Above all else, a prostheses needs to fit, otherwise it will be rejected. In the same manner, systems designed to assist, rather than replace, need to be personal and contextual. They need to be intelligent in order to fit.
In terms of actual capabilities, Siri wouldn’t pass a Turing Test. But it doesn’t set out to do so. It doesn’t try to augment our abilities, but rather extend them.
For example, say you want to go to the best restaurant around. You know you can do that. With the help of technology, you can combine information from different sources (local business directories, geospatial databases, restaurant guides, restaurant review sources, online reservation services, and your own favorites).
But why would you want to? You want to use technology as a tool, not get immersed in the experience of interacting with it.
Siri delegates everything you don’t want to do. It lets you use technology as it’s supposed to be used, as a tool. By doing so, it becomes a digital prostheses. As a result, the experience is truly human-centered, built for humans based on real human needs.

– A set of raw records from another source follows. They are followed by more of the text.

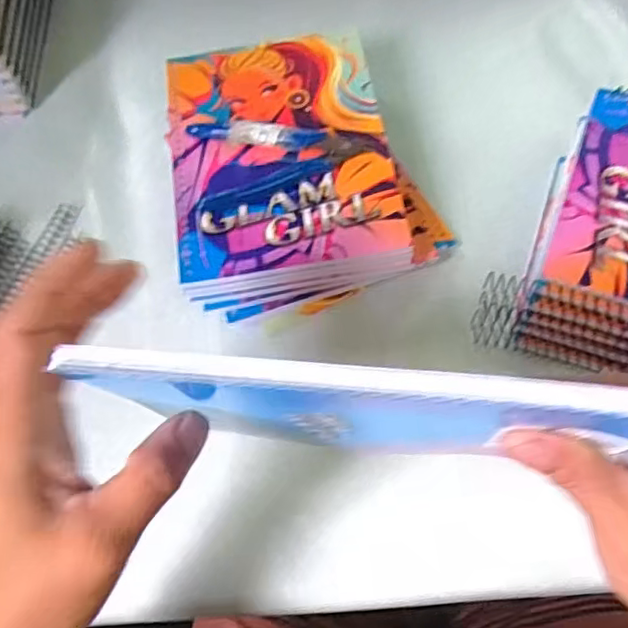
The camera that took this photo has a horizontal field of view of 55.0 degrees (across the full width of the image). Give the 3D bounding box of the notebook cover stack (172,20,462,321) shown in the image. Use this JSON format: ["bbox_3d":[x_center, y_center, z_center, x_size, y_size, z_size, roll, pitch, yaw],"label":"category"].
[{"bbox_3d":[-0.009,-0.106,0.427,0.176,0.051,0.207,-11,66,-2],"label":"notebook cover stack"}]

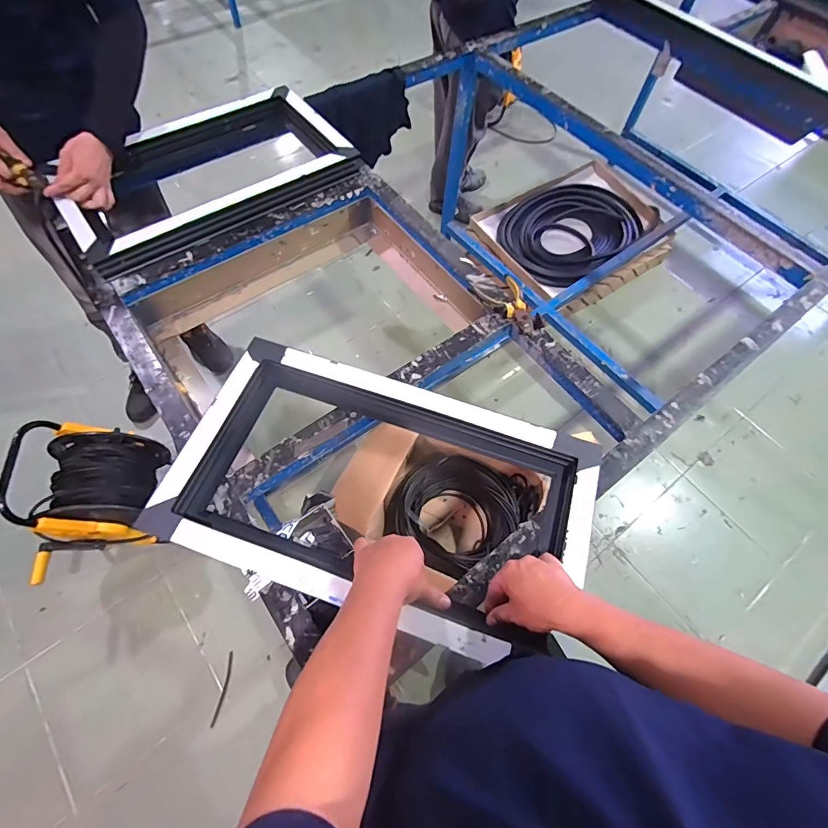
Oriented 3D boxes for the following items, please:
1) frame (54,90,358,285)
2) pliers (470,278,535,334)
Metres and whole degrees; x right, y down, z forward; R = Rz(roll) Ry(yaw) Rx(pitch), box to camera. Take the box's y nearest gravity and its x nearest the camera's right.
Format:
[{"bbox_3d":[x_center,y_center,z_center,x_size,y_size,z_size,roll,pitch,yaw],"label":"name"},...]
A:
[{"bbox_3d":[-0.460,-0.539,0.968,0.596,0.075,0.346,-33,68,-19],"label":"frame"},{"bbox_3d":[0.183,-0.214,0.837,0.074,0.031,0.157,-19,66,-12],"label":"pliers"}]

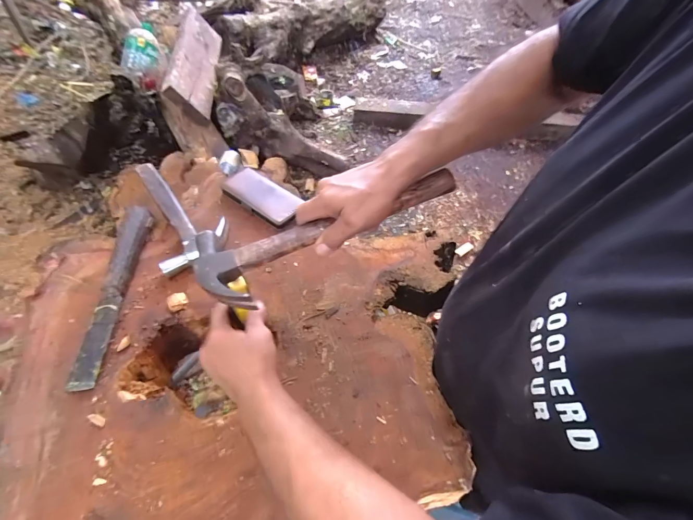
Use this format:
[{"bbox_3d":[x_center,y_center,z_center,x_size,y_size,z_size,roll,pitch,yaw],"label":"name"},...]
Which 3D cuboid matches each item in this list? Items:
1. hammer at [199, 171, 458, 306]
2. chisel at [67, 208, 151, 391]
[{"bbox_3d":[-0.017,-0.038,0.396,0.325,0.027,0.119,-20,58,-6],"label":"hammer"},{"bbox_3d":[-0.363,0.039,0.506,0.046,0.036,0.305,0,54,-6],"label":"chisel"}]

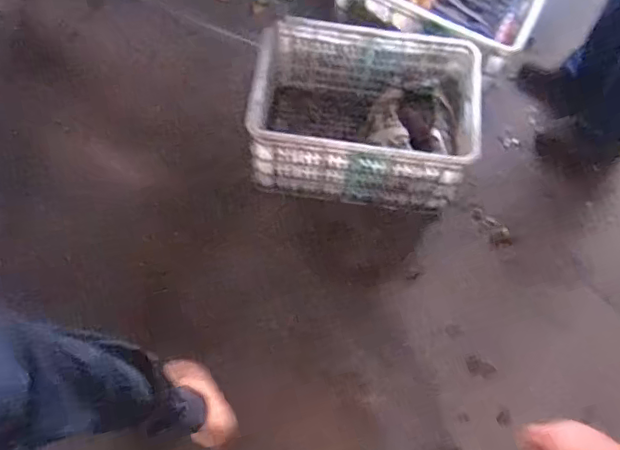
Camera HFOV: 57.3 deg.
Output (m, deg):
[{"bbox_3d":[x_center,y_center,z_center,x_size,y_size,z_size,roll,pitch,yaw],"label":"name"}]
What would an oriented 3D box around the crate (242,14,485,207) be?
[{"bbox_3d":[0.117,-0.247,1.331,0.478,0.251,0.337,8,66,1],"label":"crate"}]

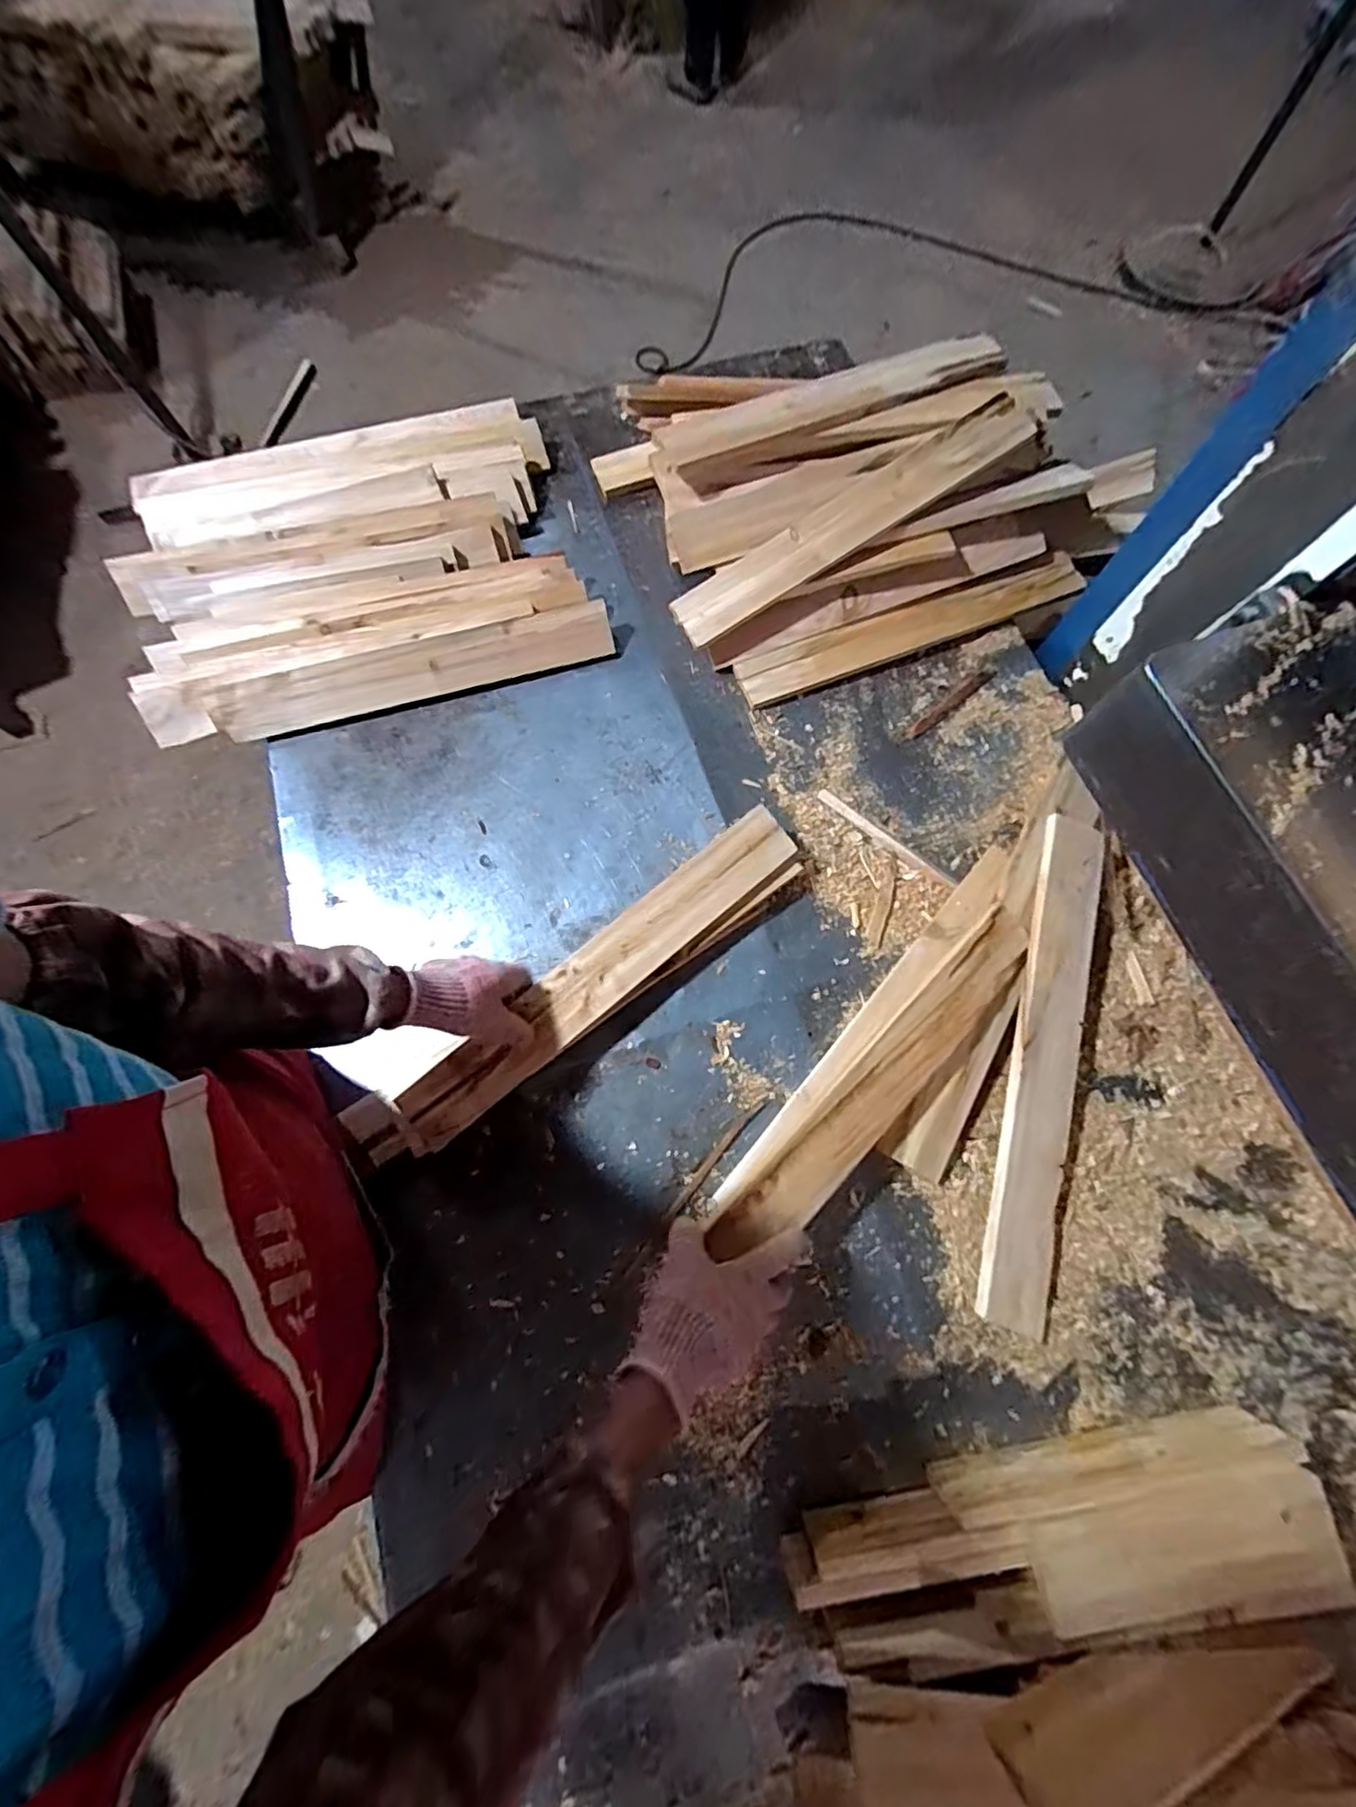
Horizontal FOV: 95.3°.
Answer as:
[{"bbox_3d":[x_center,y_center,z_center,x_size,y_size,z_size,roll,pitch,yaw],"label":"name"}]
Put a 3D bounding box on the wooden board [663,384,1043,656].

The story of Siri is full of great achievements of the human mind. It shows us how the power of thought can fuel great technological breakthroughs. It ends with the same man that started it all: von Kempelen, the man with the kind of thinking that gave birth to the first speaking machine, a truly amazing technological achievement. But more importantly, the kind of thinking that creates genuine human experiences.
The Turk’s biggest achievement was to challenge how we think about machines. This is the type of thinking that I like to call design thinking.
Yes, Siri still has its shortcomings, starting with the fact that it’s voice-controlled. But the mechanisms behind it are nothing short of amazing. Properly pairing machine intelligence with true contextual awareness is what created the first conversational interface that actually works.
And simply because it works, it marks an important milestone: It becomes a template for all future voice-controlled interactions. Even Google has updated its interfaces to include conversational and contextual interfaces. What Siri did was show the world a bright idea and made it stick.
More importantly, for professionals, the story behind Siri offers valuable lessons in true experience design, vital lessons in times clearly dominated by form instead of content, where an excessive preoccupation with formalism can impede further developments.
Experience design is more than numbers, boxes, and diagrams. It’s emotional, invisible at the time of inception, innovative, developed intelligently, and deeply contextual. A complex multiplex, feeding on a variety of different disciplines, such as neuroscience, psychology, linguistics, logic, biology, social sciences, computer science, software engineering, mathematics, and philosophy.
Much in the same way that Siri forges new tools from old technologies, good design feeds on AI for the raw materials to conquer human experience. To add function to experience. To add personality.
Avoid fields. Jump fences.
Disciplinary boundaries and regulatory regimes are attempts to control the wilding of creative life. They are often understandable efforts to order what are manifold, complex, evolutionary processes. Our job is to jump the fences and cross the fields.